**Exercise passage:**
This could have been done to provide rounds to fit in a sporting rifle. Daniel Fraser was a gunsmith from Edinburgh who made and sold rifles in a range of his own proprietry calibres, amongst which was a "Fraser .303 Rimless", which was purely the rimmed round with the rim turned off and an extractor groove added. Most of them I have seen have had sporting type bullets in them (usually with Fraser's patent oblique ratchet bullet), and with the headstamp of either "ELEY . LONDON ." or "FRASER . EDINBURGH ."

There was another Fraser calibre, the .303 Velox Mauser, which used a rimless case, but in that calibre it was the 7.65x54 Mauser.

Regards,
Roger.
 
I have some wooden bulleted drill rounds bought as 7.92 drill rounds that are actually 303 cases with the rim turned off and a groove machined in. I believe they were Danish post war manufacture utilising wartime cases.

**Records shown:**
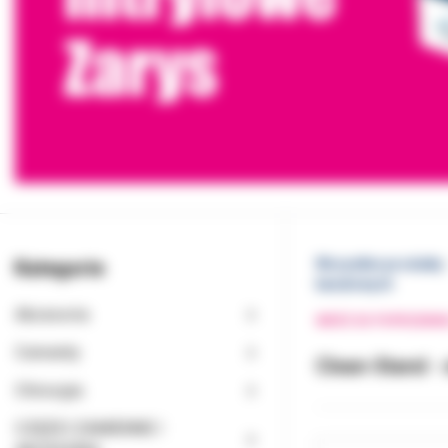
Kategorie
Wszystkie produkty
kanałowych
Akcesoria
WRÓĆ DO POPRZEDNI
Cementy
Clean-Stand - 
Chirurgia
CZĘŚCI ZAMIENNE I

**Activity list:**
1 - In the .303 cartridge text, reproduce the passage starting with "There was another" and going on through "utilising wartime cases.".
2 - Answer these questions from the .303 cartridge text:
(a) Which city was the gunsmith Daniel Fraser from?
(b) What cartridge was the rimless case of the .303 Velox Mauser actually?
(c) Where and when were the wooden bulleted drill rounds believed to have been made?

**Problem solutions:**
1 -
There was another Fraser calibre, the .303 Velox Mauser, which used a rimless case, but in that calibre it was the 7.65x54 Mauser.

Regards,
Roger.
 
I have some wooden bulleted drill rounds bought as 7.92 drill rounds that are actually 303 cases with the rim turned off and a groove machined in. I believe they were Danish post war manufacture utilising wartime cases.

2 -
(a) Edinburgh.
(b) The 7.65x54 Mauser.
(c) In Denmark, after the war, using wartime cases.